Benjamin Franklin said, "He that would live in peace and at ease must not speak all he knows and all he sees."  There is deep wisdom in these words. Speaking all we know is sometimes dangerous, isn't it?  You can be the smartest person in the room, but you don't always have to speak what it is you know!  Sometimes it is wisest just to enjoy your crust of bread and enjoy the peace it provides.  A little later in this same proverb, Solomon shares these words:  Evil people relish malicious conversation; the ears of liars itch for dirty gossip.  (vs. 4 MSG)  Maybe this is what Franklin was intending in his words - not everything thought needs to be spoken, not everything known is up for display.  It might just do us well to hold back on occasion, as the "fuel" we offer in our words may actually cause a fool to burn out of control!

What we listen to affects our hearts.  Affected hearts have affected actions. Liars pay attention to destructive words - they zero in on them like ants on honey.  Wrong doers listen to wicked and malicious talk - formulating a plan for their next attack long before their prey even knows they are poised.  Since we are affected by what it is we hear, it makes sense we are also affected (and affect others) by what it is we say.  Our speech is an evidence of our heart's content.  What's your speech revealing about your heart?  

I have a friend who I have taken notice of many times.  The words which are spoken by her are genuine - conveying compassion and real interest in the other person.  I know when she asks something, it is not for small talk.  I know when she expresses an opinion, it is not to start an argument, but rather to share her feelings at the moment.  I also have learned something else about her words (or the lack of them) - they are chosen wisely, not in haste, and are sometimes withheld when she feels they will not bring good into the situation at hand.  
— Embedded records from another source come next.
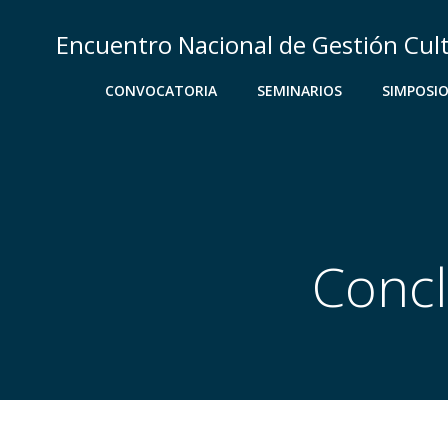
Saltar
al
Encuentro Nacional de Gestión Cul
contenido
CONVOCATORIA
SEMINARIOS
SIMPOSI
Concl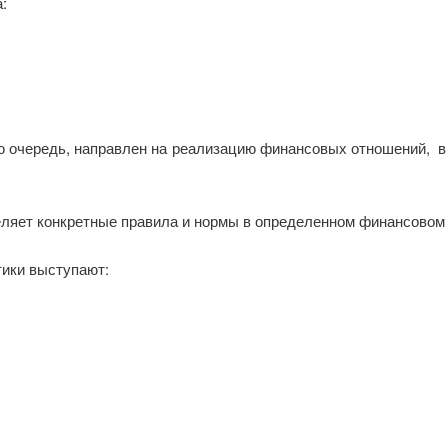
:
 очередь, направлен на реализацию финансовых отношений, в
ляет конкретные правила и нормы в определенном финансовом се
тики выступают: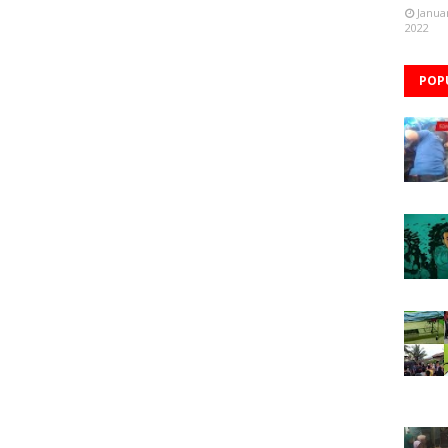
Janua
2022
POP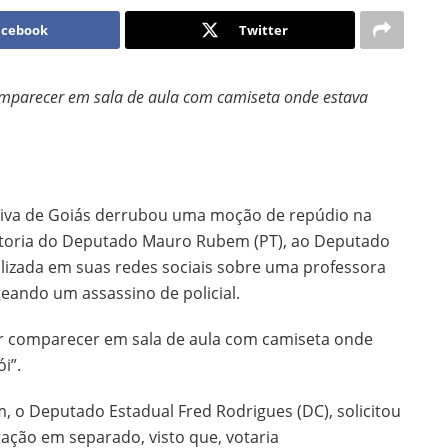
acebook
Twitter
omparecer em sala de aula com camiseta onde estava
ativa de Goiás derrubou uma moção de repúdio na
 autoria do Deputado Mauro Rubem (PT), ao Deputado
alizada em suas redes sociais sobre uma professora
eando um assassino de policial.
or comparecer em sala de aula com camiseta onde
i”.
 o Deputado Estadual Fred Rodrigues (DC), solicitou
ação em separado, visto que, votaria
Too many times we focus on the faults of another.  Would it come as a surprise to you to know that God actually asks us to overlook small faults - to disregard them?  Overlook an offense and bond a friendship; fasten on to a slight and—good-bye, friend!  (vs. 9 MSG)  When we stop focusing on the faults of another, we begin to see the possibilities of God in those areas of their lives.  Bring God into the picture and you will begin to see the individual through different eyes.  When a fault is revealed to me, God doesn't want me to make it a matter of gossip, or fodder for conversation "about" the person. He wants me to make it a matter of prayer - conversation with him FOR the other person.

When we become people of understanding, willing to hold our "peace" instead of speaking all we know or think, we might just be surprised at the results we will see when we take those thoughts to God instead.  I have said it before, but it bears repeating until we get this:  The tongue falls into trouble quicker than any other fault we could have.  Get it going and it is hard to stop its downward cycle.  Learn to hold it, and you cannot imagine the potential the "lack of fuel" can yield!  Just sayin!